PROBLEM STATEMENT → Exact copies of the lines below, from the one with "hfov_deg: 49.0" up to and including the one with "exposure_s: 1/120", are what this calls for; leave out pictures.

Lens and sensor parameters:
════════════════════
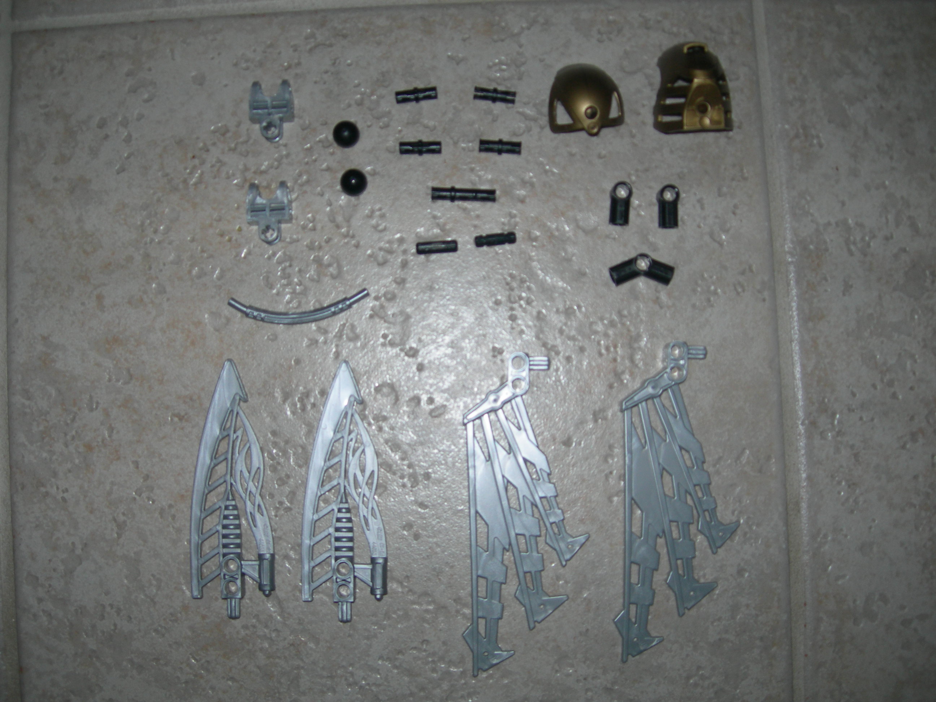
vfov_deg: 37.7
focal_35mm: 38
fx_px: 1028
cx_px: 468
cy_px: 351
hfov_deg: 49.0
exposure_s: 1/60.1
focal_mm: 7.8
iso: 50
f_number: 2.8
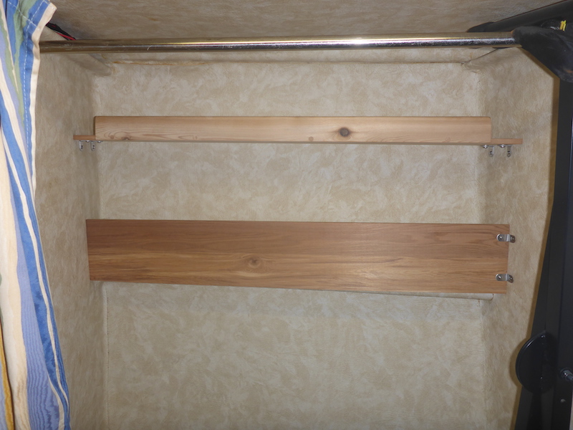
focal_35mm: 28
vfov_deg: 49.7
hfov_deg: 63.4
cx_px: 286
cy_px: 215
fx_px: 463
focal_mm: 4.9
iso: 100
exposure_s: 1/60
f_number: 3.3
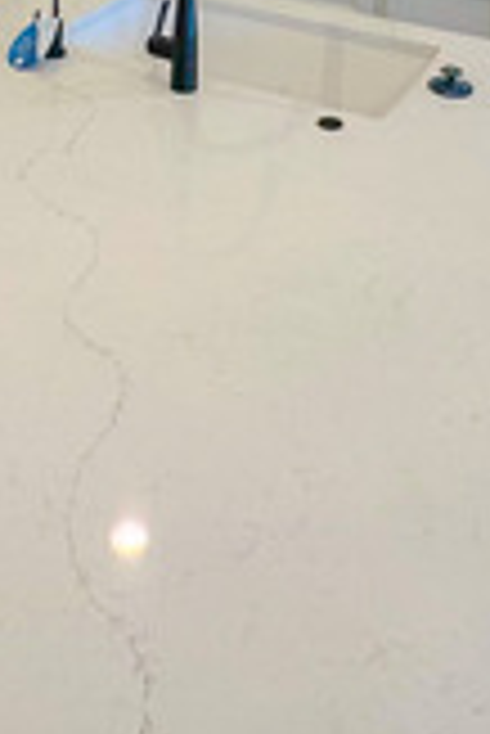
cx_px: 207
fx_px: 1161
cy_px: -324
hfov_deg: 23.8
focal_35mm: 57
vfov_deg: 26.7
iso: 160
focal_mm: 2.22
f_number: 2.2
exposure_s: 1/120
════════════════════
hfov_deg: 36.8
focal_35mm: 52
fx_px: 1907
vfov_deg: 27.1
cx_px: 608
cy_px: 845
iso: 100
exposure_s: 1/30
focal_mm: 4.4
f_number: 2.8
════════════════════
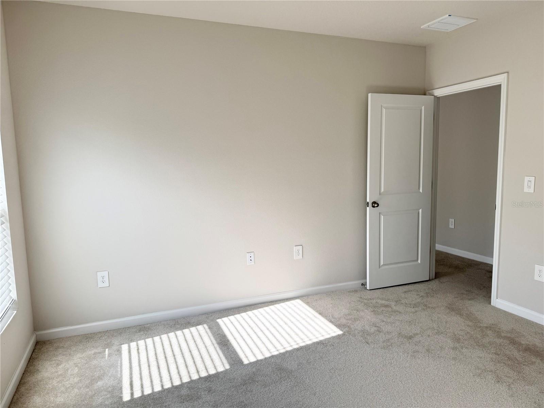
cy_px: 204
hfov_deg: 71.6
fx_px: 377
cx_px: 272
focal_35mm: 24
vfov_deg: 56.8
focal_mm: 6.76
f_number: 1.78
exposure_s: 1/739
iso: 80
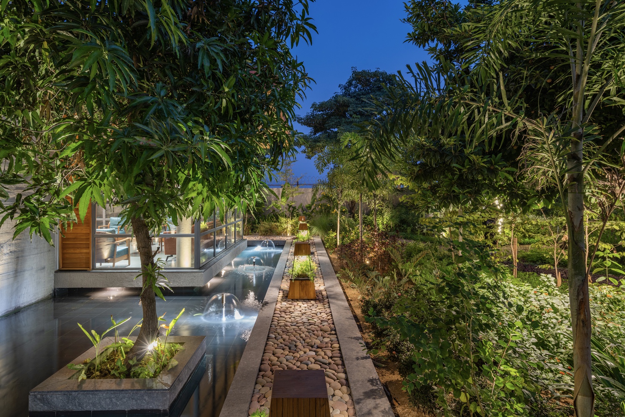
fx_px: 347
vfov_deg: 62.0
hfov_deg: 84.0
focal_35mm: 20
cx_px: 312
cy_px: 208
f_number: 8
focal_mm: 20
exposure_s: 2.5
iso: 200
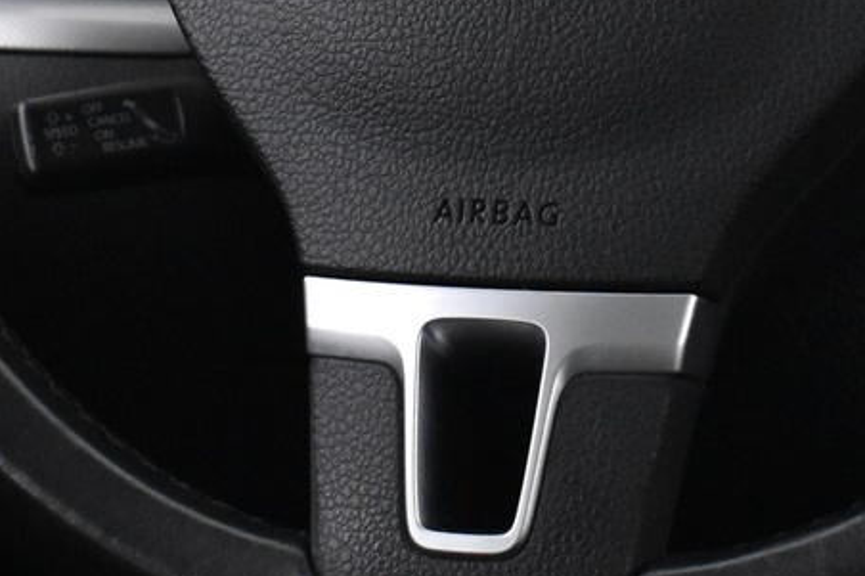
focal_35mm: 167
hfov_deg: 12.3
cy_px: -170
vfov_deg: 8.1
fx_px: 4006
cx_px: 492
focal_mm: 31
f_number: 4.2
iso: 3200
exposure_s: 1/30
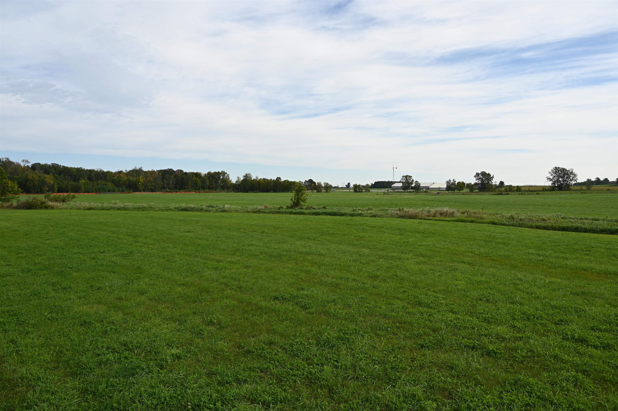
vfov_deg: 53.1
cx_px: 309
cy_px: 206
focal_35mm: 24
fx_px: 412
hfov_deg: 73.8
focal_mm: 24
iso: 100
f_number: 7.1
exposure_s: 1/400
════════════════════
SOLUTION FOR THIS EXERCISE →
hfov_deg: 49.0
exposure_s: 1/60.1
focal_mm: 7.8
iso: 50
f_number: 2.8
focal_35mm: 28
vfov_deg: 49.7
hfov_deg: 63.4
cx_px: 286
cy_px: 215
fx_px: 463
focal_mm: 4.9
iso: 100
exposure_s: 1/60
f_number: 3.3
cx_px: 207
fx_px: 1161
cy_px: -324
hfov_deg: 23.8
focal_35mm: 57
vfov_deg: 26.7
iso: 160
focal_mm: 2.22
f_number: 2.2
exposure_s: 1/120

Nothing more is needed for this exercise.